Quando questionada se iria investigar as ligações de Trump com Epstein, Bondi disse que os democratas estavam a usar o caso Epstein para “desviar-se de todas as grandes coisas que Donald Trump fez”.

O próprio Trump enfrentou críticas por chamar o escândalo de Epstein de uma “farsa” democrata.

Mas a correspondente da Al Jazeera, Rosiland Jordan, explicou que os democratas estavam a tentar alavancar a indignação sobre uma questão que transcendeu os partidos políticos.

Afinal de contas, os membros da base “Make America Great Again” (MAGA) de Trump estavam entre os que clamavam publicamente pela divulgação dos ficheiros de Epstein do governo.

“Os democratas do Congresso acreditam que estão aproveitando a crescente repulsa pública pela forma como a administração Trump lidou com a divulgação dos arquivos de Epstein”, relatou Jordan no Capitólio dos EUA.

“Esta é uma situação em que as autoridades do lado democrata tentam fazer com que Pam Bondi peça desculpas por não ter feito o suficiente, incluindo não cumprir integralmente uma nova lei que obriga o Departamento de Justiça a divulgar todos os seis milhões de páginas de provas do caso Epstein.”

Cumprimento da lei?

Essa nova lei, chamada Lei de Transparência de Arquivos Epstein, foi aprovada em novembro com apoio bipartidário.

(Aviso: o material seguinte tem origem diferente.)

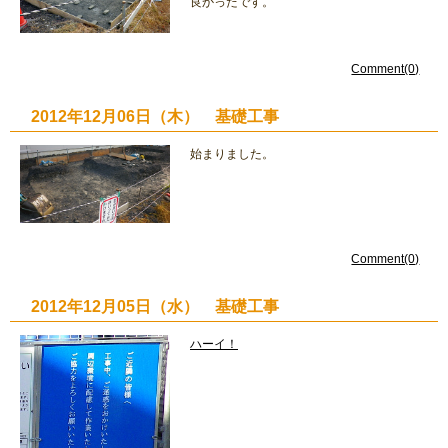
良かったです。
Comment(0)
2012年12月06日（木） 基礎工事
始まりました。
Comment(0)
2012年12月05日（水） 基礎工事
ハーイ！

Exige que o Departamento de Justiça publique todos os seus documentos relacionados com Epstein num formato facilmente pesquisável.

Embora a lei permita algumas redações limitadas para proteger as identidades das vítimas, os críticos argumentam que muitos documentos foram publicados com pesadas redações.

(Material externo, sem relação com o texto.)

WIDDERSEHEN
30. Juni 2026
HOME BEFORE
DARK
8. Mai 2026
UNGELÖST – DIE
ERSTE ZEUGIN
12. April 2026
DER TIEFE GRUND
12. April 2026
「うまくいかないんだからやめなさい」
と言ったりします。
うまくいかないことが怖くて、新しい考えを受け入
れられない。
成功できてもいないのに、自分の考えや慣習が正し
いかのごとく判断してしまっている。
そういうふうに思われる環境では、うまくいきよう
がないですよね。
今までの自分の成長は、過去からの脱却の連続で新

Algumas dessas seções ocultadas parecem proteger a identidade de figuras poderosas envolvidas com Epstein.

Durante sua declaração de abertura na quarta-feira, Bondi, promotora da Flórida, defendeu seu histórico de abordagem ao abuso sexual.

“Passei toda a minha carreira lutando pelas vítimas e continuarei a fazê-lo”, disse ela.

Ela acrescentou uma mensagem dirigida aos sobreviventes de Epstein: “Lamento profundamente pelo que qualquer vítima, qualquer vítima, passou, especialmente por causa daquele monstro”.

Mas Raskin, o democrata mais graduado no comitê, acusou Bondi de usar as redações para “poupar” abusadores e cúmplices do “constrangimento e desgraça”.

Ele também questionou o volume de registros divulgados, argumentando que ficaram aquém da divulgação completa exigida pela lei de novembro.

“Você foi ordenado por intimação e pelo Congresso a entregar seis milhões de documentos, fotografias e vídeos nos arquivos de Epstein”, disse Raskin.

“Mas você entregou apenas três milhões. Você diz que não está entregando os outros três milhões porque eles são de alguma forma duplicados. Mas sabemos que há memorandos reais de depoimentos de vítimas ali.”

Perguntas sobre processos

Bondi também enfrentou questões sobre as inúmeras investigações e ações judiciais movidas pelo Departamento de Justiça contra os rivais políticos de Trump.

Em Setembro, por exemplo, o Departamento de Justiça anunciou acusações contra o crítico de Trump, James Comey, antigo director do Federal Bureau of Investigation.

No mês seguinte, também revelou acusações contra a procuradora-geral de Nova Iorque, Letitia James, uma política que abriu um processo civil bem-sucedido contra Trump.

Ambas as acusações foram retiradas, em meio a dúvidas sobre a legalidade da nomeação da procuradora norte-americana Lindsey Halligan. Mas essas acusações e outras investigações alimentaram críticas de que Trump está a usar o Departamento de Justiça para acertar contas políticas.

Na quarta-feira, a deputada democrata Mary Gay Scanlon perguntou a Bondi se a administração estava a organizar uma “lista de inimigos” com base numa ordem de outubro para reprimir o alegado “terrorismo de esquerda”.

Bondi respondeu que “não iria se comprometer com nada com você porque você não me deixa responder perguntas”.